Microsoft are a much loved ethical company. They’re all about innovating for the new decade and giving their absolute best effort to new creations. Windows 8 is their most recently released operating system, and it’s an opportunity for you to use tried and true computer software updated for a new decade…but is it all it’s cracked up to be? It’s time to lay out the specs, and put this new operating system to the test.
Windows 8 can be used on desktops, laptops, tablets and home theatre PCs. The focus this time around was on improving its mobile compatibility, so that it can rival Android and iOS. That was the name of the game and they’ve been largely successful, with the statement being made that the iPad would feel immediately out of date. However functionality and basicness of included apps is to its detriment.

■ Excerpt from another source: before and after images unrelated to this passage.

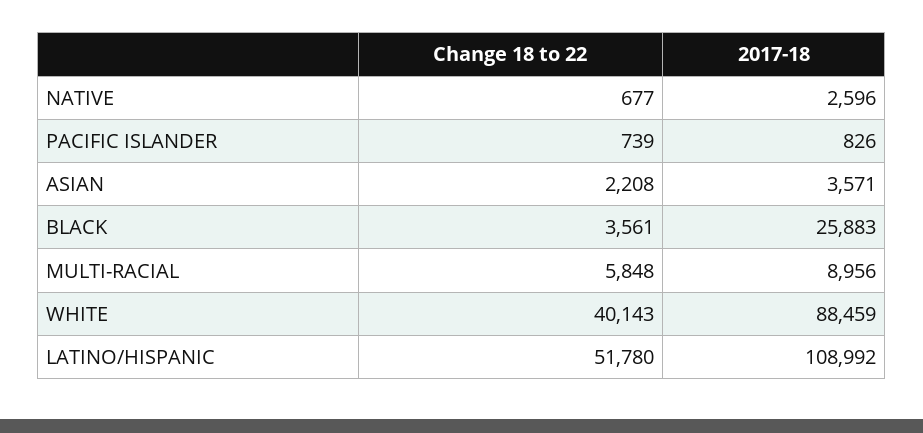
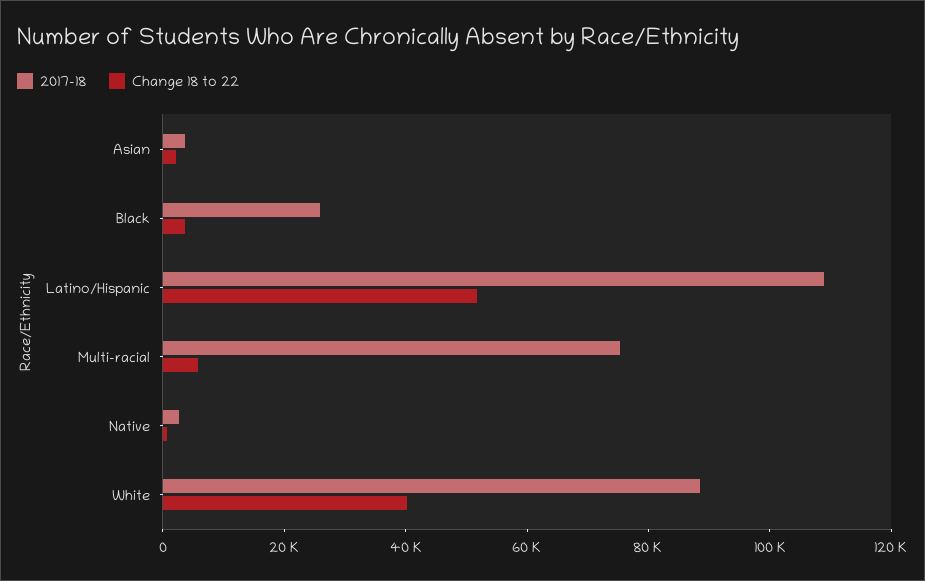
  {
    "Change 18 to 22": {
      "NATIVE": 677,
-     "PACIFIC ISLANDER": 739,
      "ASIAN": 2208,
      "BLACK": 3561,
      "MULTI-RACIAL": 5848,
      "WHITE": 40143,
      "LATINO/HISPANIC": 51780
    },
    "2017-18": {
      "NATIVE": 2596,
-     "PACIFIC ISLANDER": 826,
      "ASIAN": 3571,
      "BLACK": 25883,
-     "MULTI-RACIAL": 8956,
+     "MULTI-RACIAL": 75000,
      "WHITE": 88459,
      "LATINO/HISPANIC": 108992
    }
  }

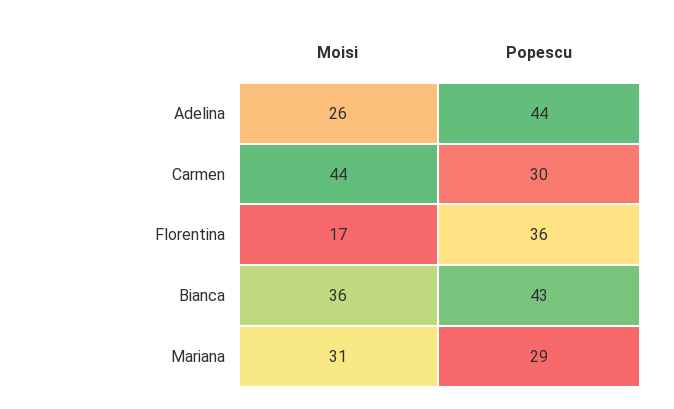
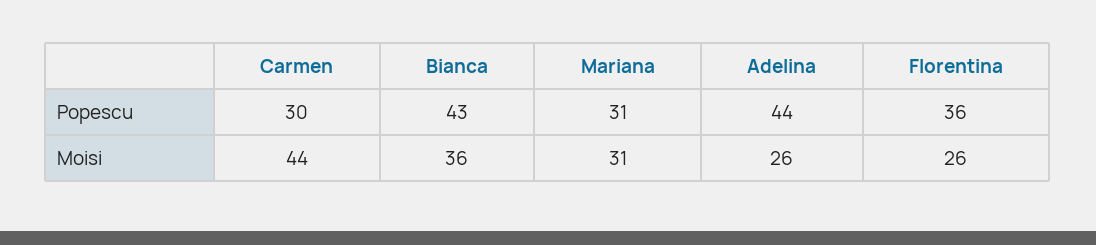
  {
    "Moisi": {
      "Adelina": 26,
      "Carmen": 44,
-     "Florentina": 17,
+     "Florentina": 26,
      "Bianca": 36,
      "Mariana": 31
    },
    "Popescu": {
      "Adelina": 44,
      "Carmen": 30,
      "Florentina": 36,
      "Bianca": 43,
-     "Mariana": 29
+     "Mariana": 31
    }
  }

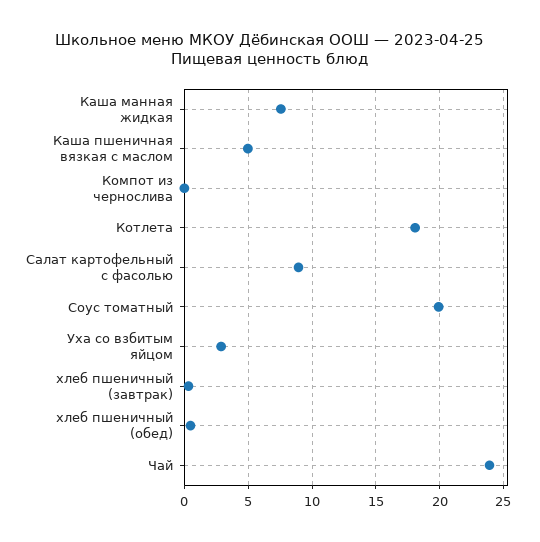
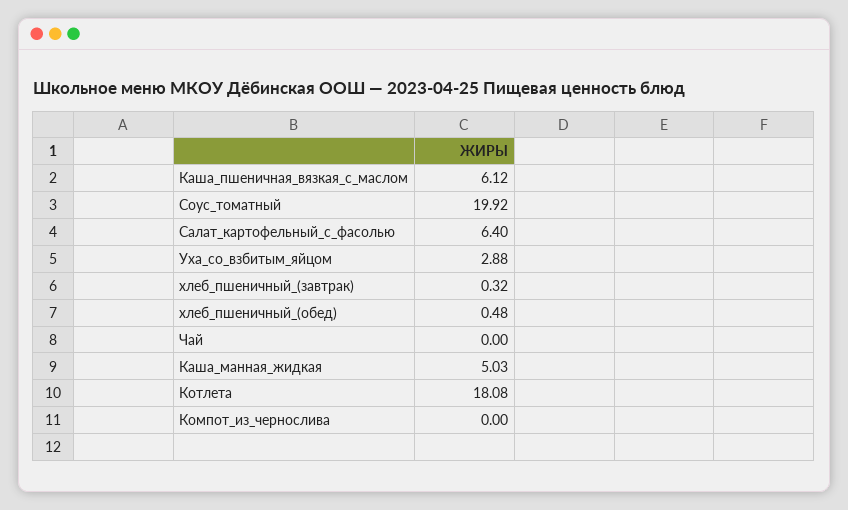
  {
-   "Каша манная жидкая": 7.5,
+   "Каша манная жидкая": 5.03,
-   "Каша пшеничная вязкая с маслом": 5,
+   "Каша пшеничная вязкая с маслом": 6.12,
    "Компот из чернослива": 0,
    "Котлета": 18.08,
-   "Салат картофельный с фасолью": 9,
+   "Салат картофельный с фасолью": 6.4,
    "Соус томатный": 19.92,
    "Уха со взбитым яйцом": 2.88,
    "хлеб пшеничный (завтрак)": 0.32,
    "хлеб пшеничный (обед)": 0.48,
-   "Чай": 24
+   "Чай": 0
  }

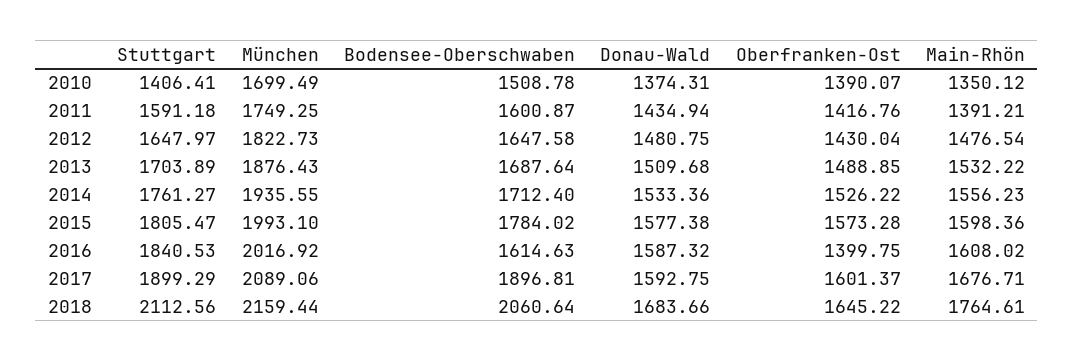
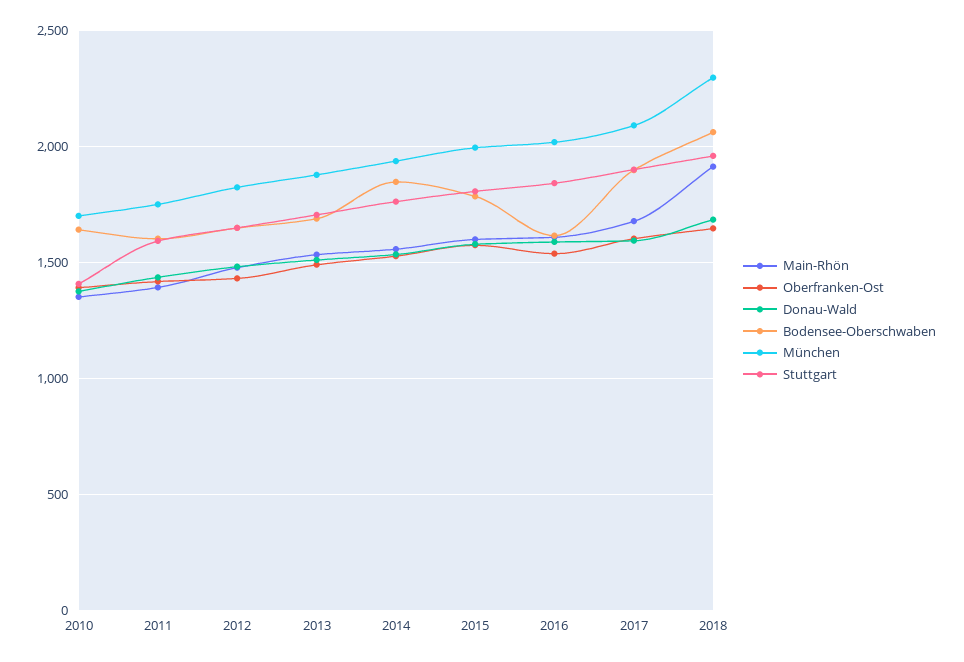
  {
    "Stuttgart": {
      "2010": 1406.41,
      "2011": 1591.18,
      "2012": 1647.97,
      "2013": 1703.89,
      "2014": 1761.27,
      "2015": 1805.47,
      "2016": 1840.53,
      "2017": 1899.29,
-     "2018": 2112.56
+     "2018": 1950
    },
    "München": {
      "2010": 1699.49,
      "2011": 1749.25,
      "2012": 1822.73,
      "2013": 1876.43,
      "2014": 1935.55,
      "2015": 1993.1,
      "2016": 2016.92,
      "2017": 2089.06,
-     "2018": 2159.44
+     "2018": 2300
    },
    "Bodensee-Oberschwaben": {
-     "2010": 1508.78,
+     "2010": 1650,
      "2011": 1600.87,
      "2012": 1647.58,
      "2013": 1687.64,
-     "2014": 1712.4,
+     "2014": 1850,
      "2015": 1784.02,
      "2016": 1614.63,
      "2017": 1896.81,
      "2018": 2060.64
    },
    "Donau-Wald": {
      "2010": 1374.31,
      "2011": 1434.94,
      "2012": 1480.75,
      "2013": 1509.68,
      "2014": 1533.36,
      "2015": 1577.38,
      "2016": 1587.32,
      "2017": 1592.75,
      "2018": 1683.66
    },
    "Oberfranken-Ost": {
      "2010": 1390.07,
      "2011": 1416.76,
      "2012": 1430.04,
      "2013": 1488.85,
      "2014": 1526.22,
      "2015": 1573.28,
-     "2016": 1399.75,
+     "2016": 1550,
      "2017": 1601.37,
      "2018": 1645.22
    },
    "Main-Rhön": {
      "2010": 1350.12,
      "2011": 1391.21,
      "2012": 1476.54,
      "2013": 1532.22,
      "2014": 1556.23,
      "2015": 1598.36,
      "2016": 1608.02,
      "2017": 1676.71,
-     "2018": 1764.61
+     "2018": 1900
    }
  }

This new technology uses USB 3.0, UEFI firmware, near field communications, cloud computing, ARM architecture, malware filtering and built-in antivirus capabilities. The installation process is perfect for digital distribution and is totally secure.
The Windows 8 was not very well-received. Hot corners and edge swiping made possible by the Edge UI system were difficult to navigate and figure out. Little to no instructions means that these functions are discovered on a try-as-you-go basis. You experiment and find out what works, which is not the best way to run an interface. However, as it is easily customized, it can often be a better fit for people with highly specific needs.
Users can now log into to Windows with a Microsoft account, due to integration with its online services – you can now access all these services and easily sync apps and settings between a number of devices. Much like Macquarie Telecom helps businesses with their cloud hosting needs, Skydrive cloud storage can keep all your data in one place, plus you can use Xbox products bundled with multimedia apps for music, video and for gaming. Other bundled apps link to social media. And mobile broadband? There’s more support.
Windows 8 boasts a new Start screen reminiscent of touchscreen interfaces like the Windows Phone. You’re meant to start using it that way, even playing with the Windows Store to buy new apps. Tiles that are often updated represent these applications on the start screen. There is no more Start menu. However, people were not so impressed – it’s a bit confusing, and is not as conducive to keyboard and mouse functionality as its former versions. It’s geared to the touchscreen.
Are you convinced? If so, pick up your copy of Windows 8 at a computer goods store near you – the upgrade cost is relatively affordable. It might be worth updating your operating system for the 21st century, but keep in mind that for Windows 8 to work to its full capability, it’s best to have it synced across all your tech products.
Nicola Carlisle loves Windows 8’s SkyDrive capabilities – now she can use that for her personal cloud storage, and Macquarie Telecom for her business cloud hosting.